-- Required action --
Copy out all of the entries below word for word, but leave out the pictures.

==============================

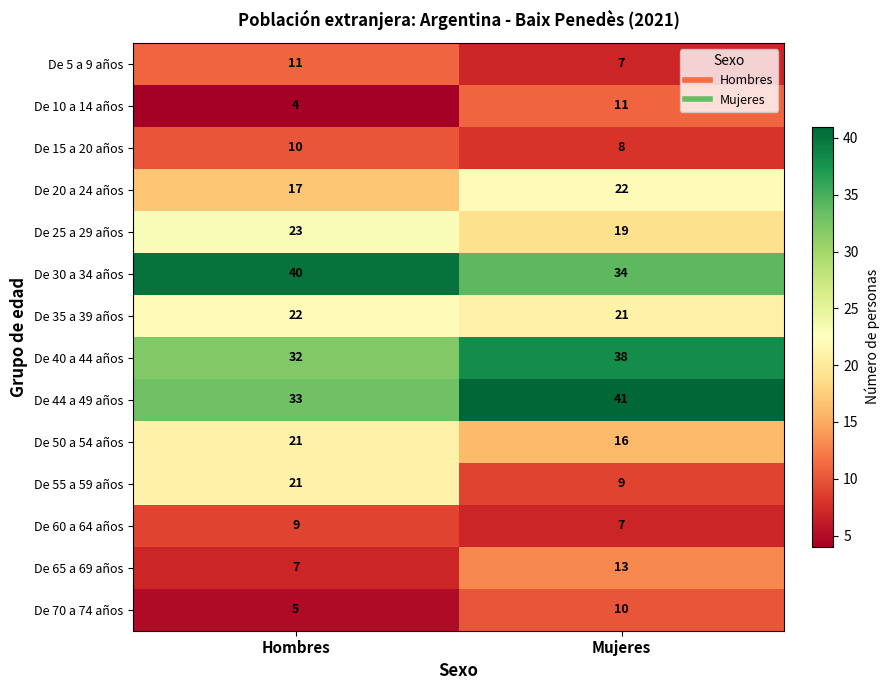

What is the difference between the maximum and minimum values in the De 44 a 49 años series?

8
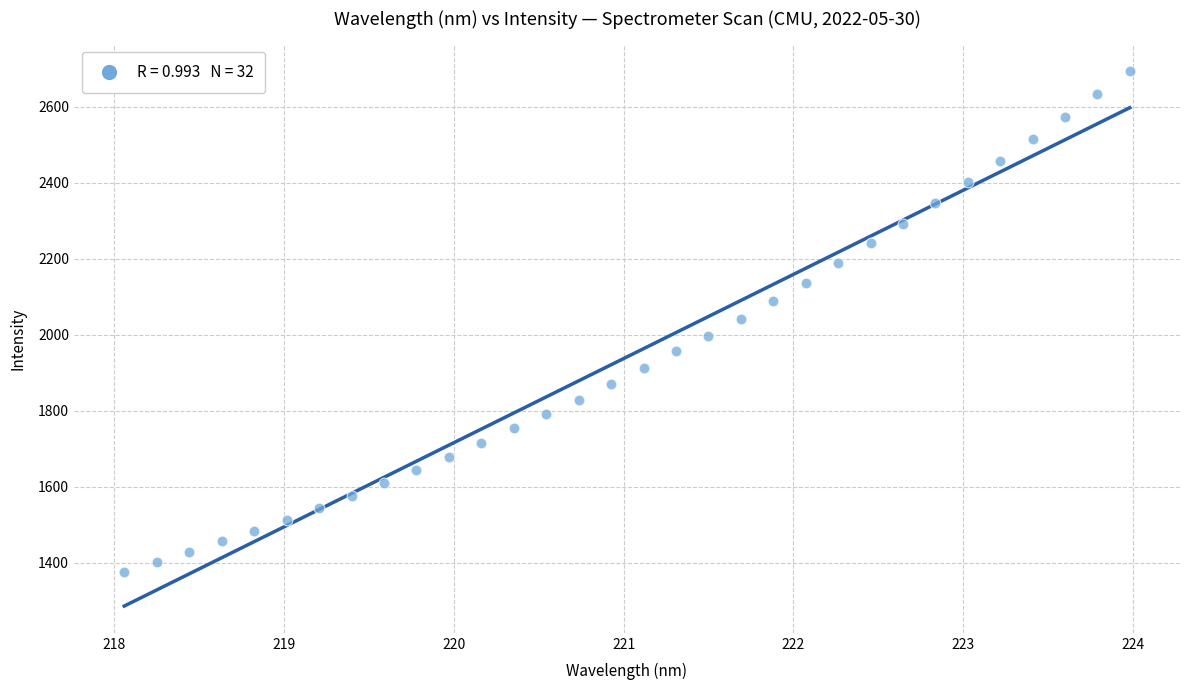

What is the range of X values (max minus min)?

5.9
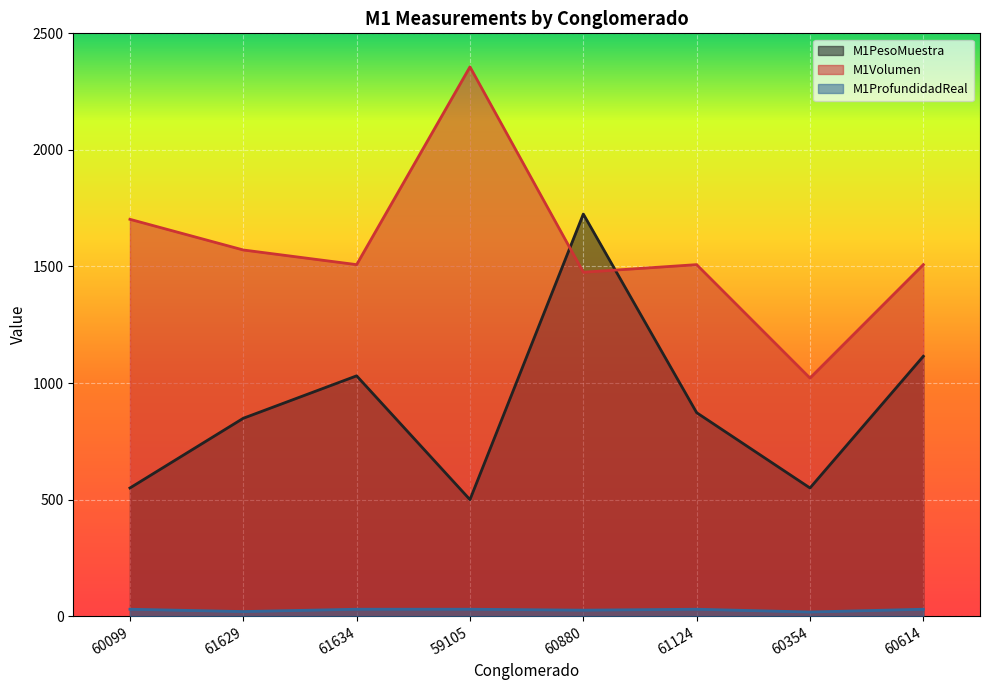

True or false: M1PesoMuestra and M1ProfundidadReal cross at least once.

False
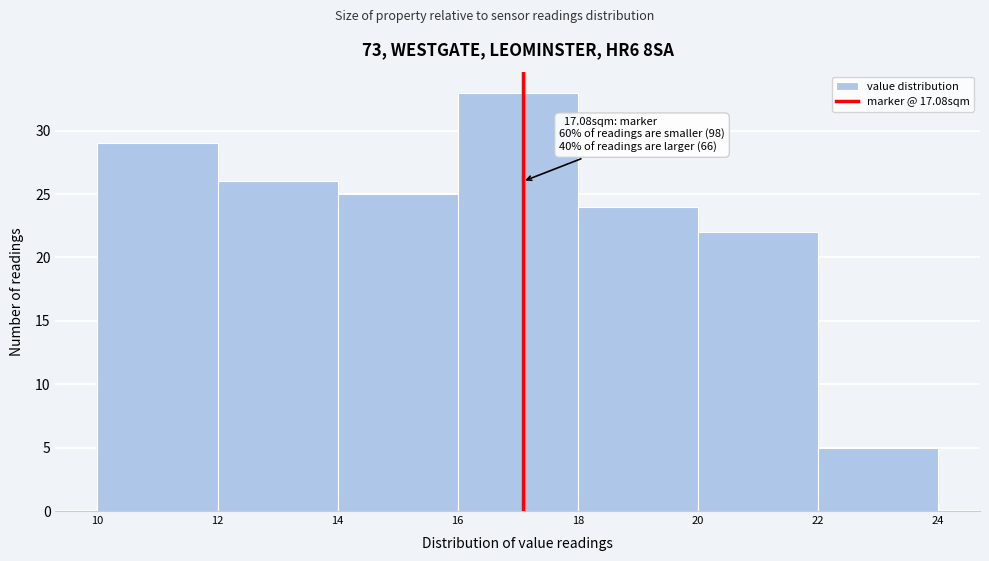

Which range on the x-axis has the tallest bar?

16 to 18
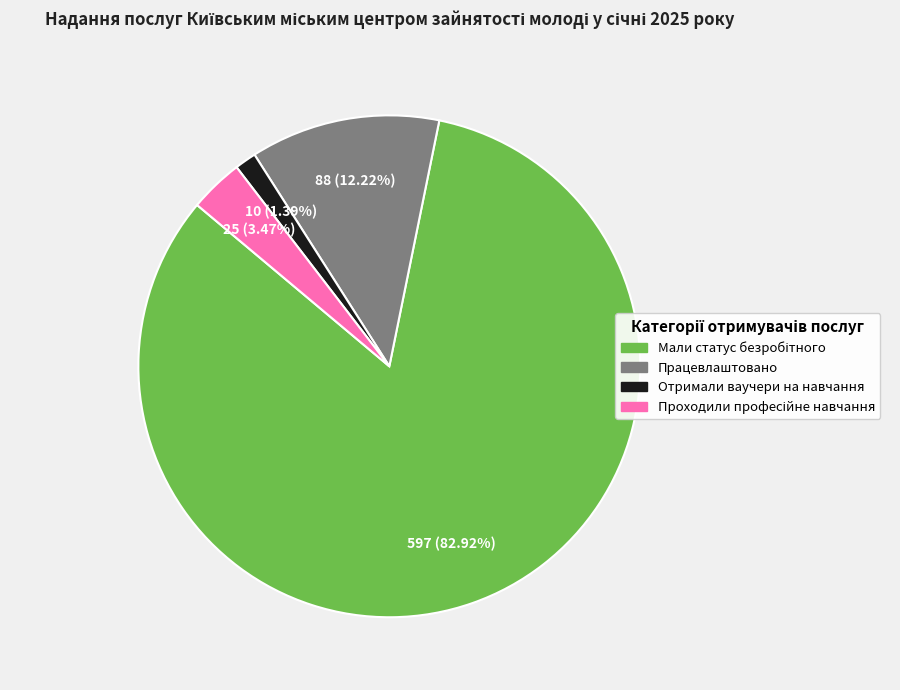

Approximately how many times larger is the value at Працевлаштовано compared to Отримали ваучери на навчання?

8.8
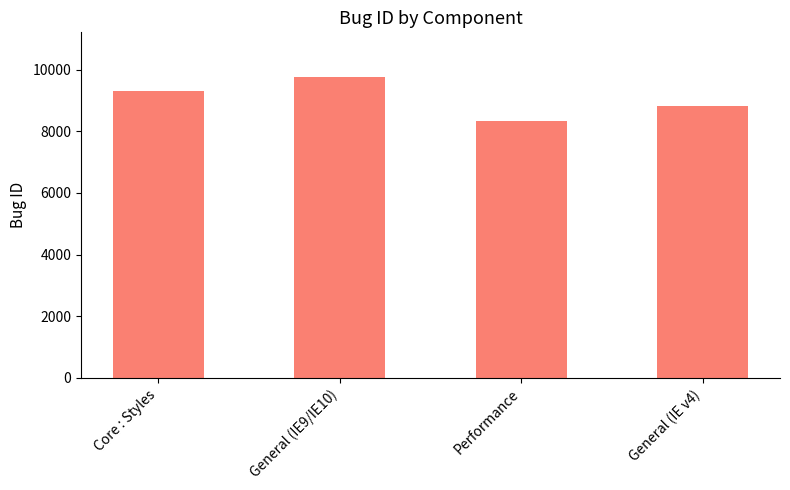

Is it true that the value at Core : Styles is 9295?

True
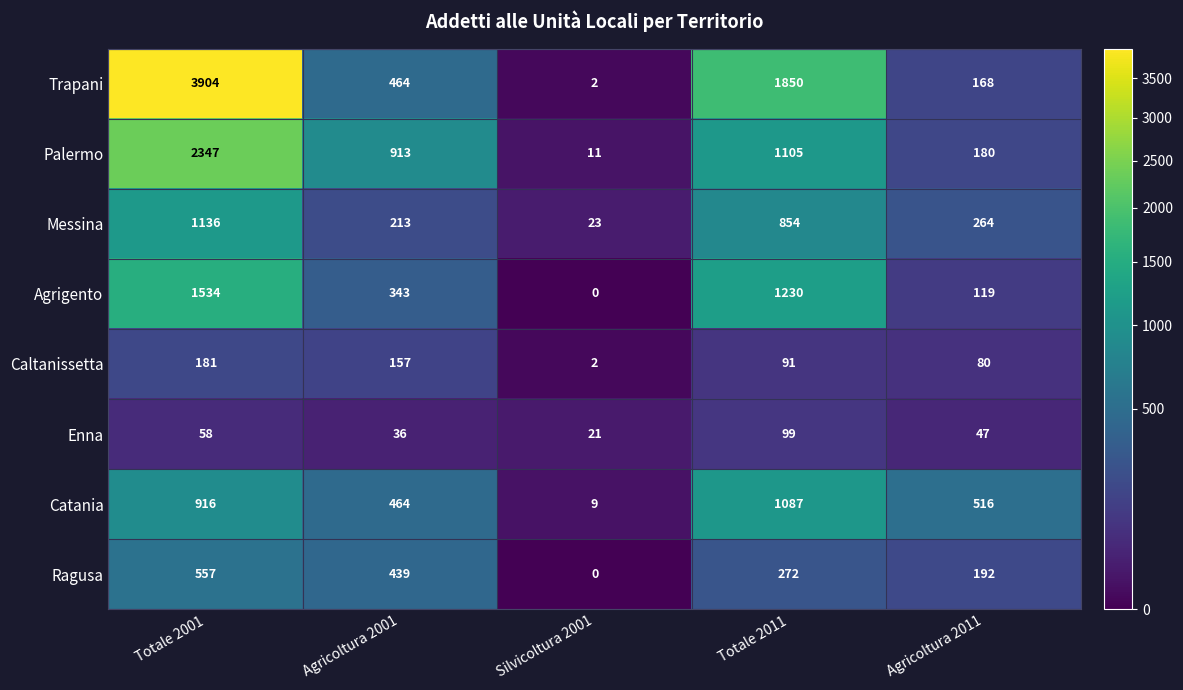

At which category is the sum across all series the highest?

Totale 2001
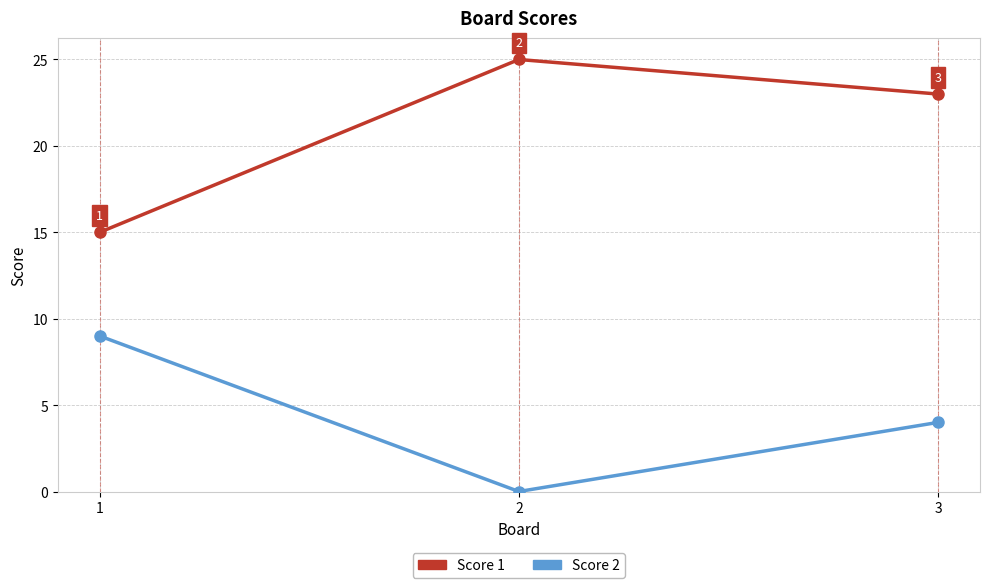

List the series in order of their overall mean, highest first.

Score 1, Score 2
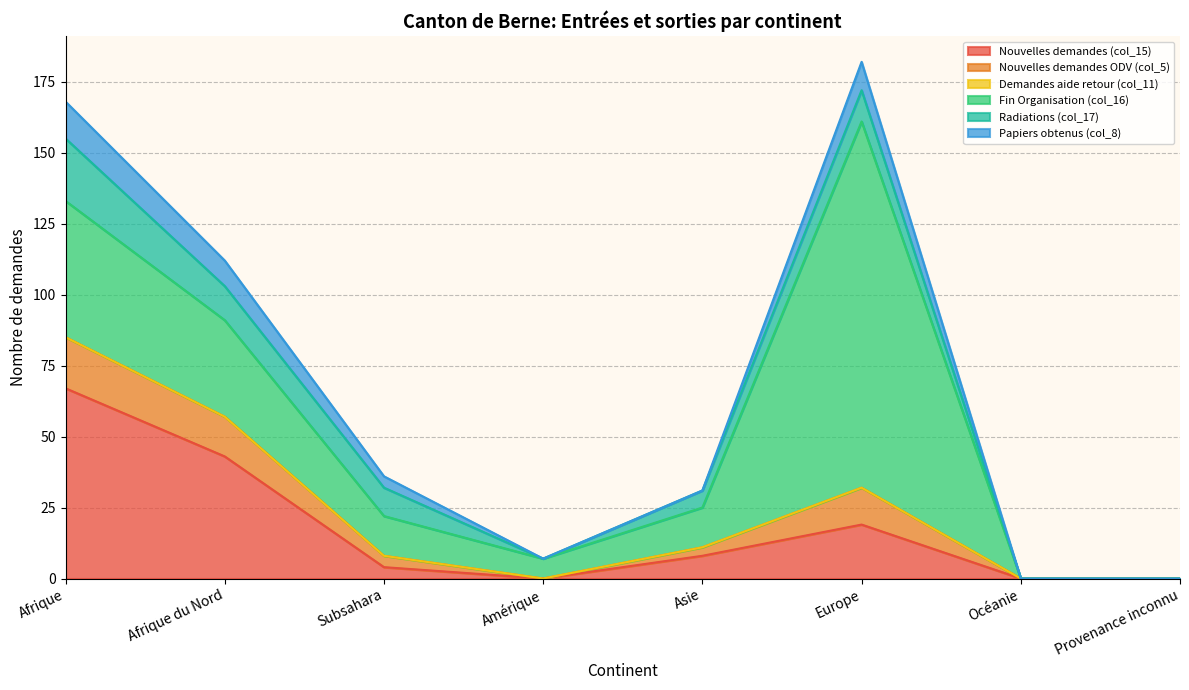

Which category has the lowest value in the Papiers obtenus (col_8) series?

Amérique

==============================

-- Task answer --
What is the difference between the maximum and minimum values in the De 44 a 49 años series?

8

What is the range of X values (max minus min)?

5.9

True or false: M1PesoMuestra and M1ProfundidadReal cross at least once.

False

Which range on the x-axis has the tallest bar?

16 to 18

Approximately how many times larger is the value at Працевлаштовано compared to Отримали ваучери на навчання?

8.8

Is it true that the value at Core : Styles is 9295?

True

At which category is the sum across all series the highest?

Totale 2001

List the series in order of their overall mean, highest first.

Score 1, Score 2

Which category has the lowest value in the Papiers obtenus (col_8) series?

Amérique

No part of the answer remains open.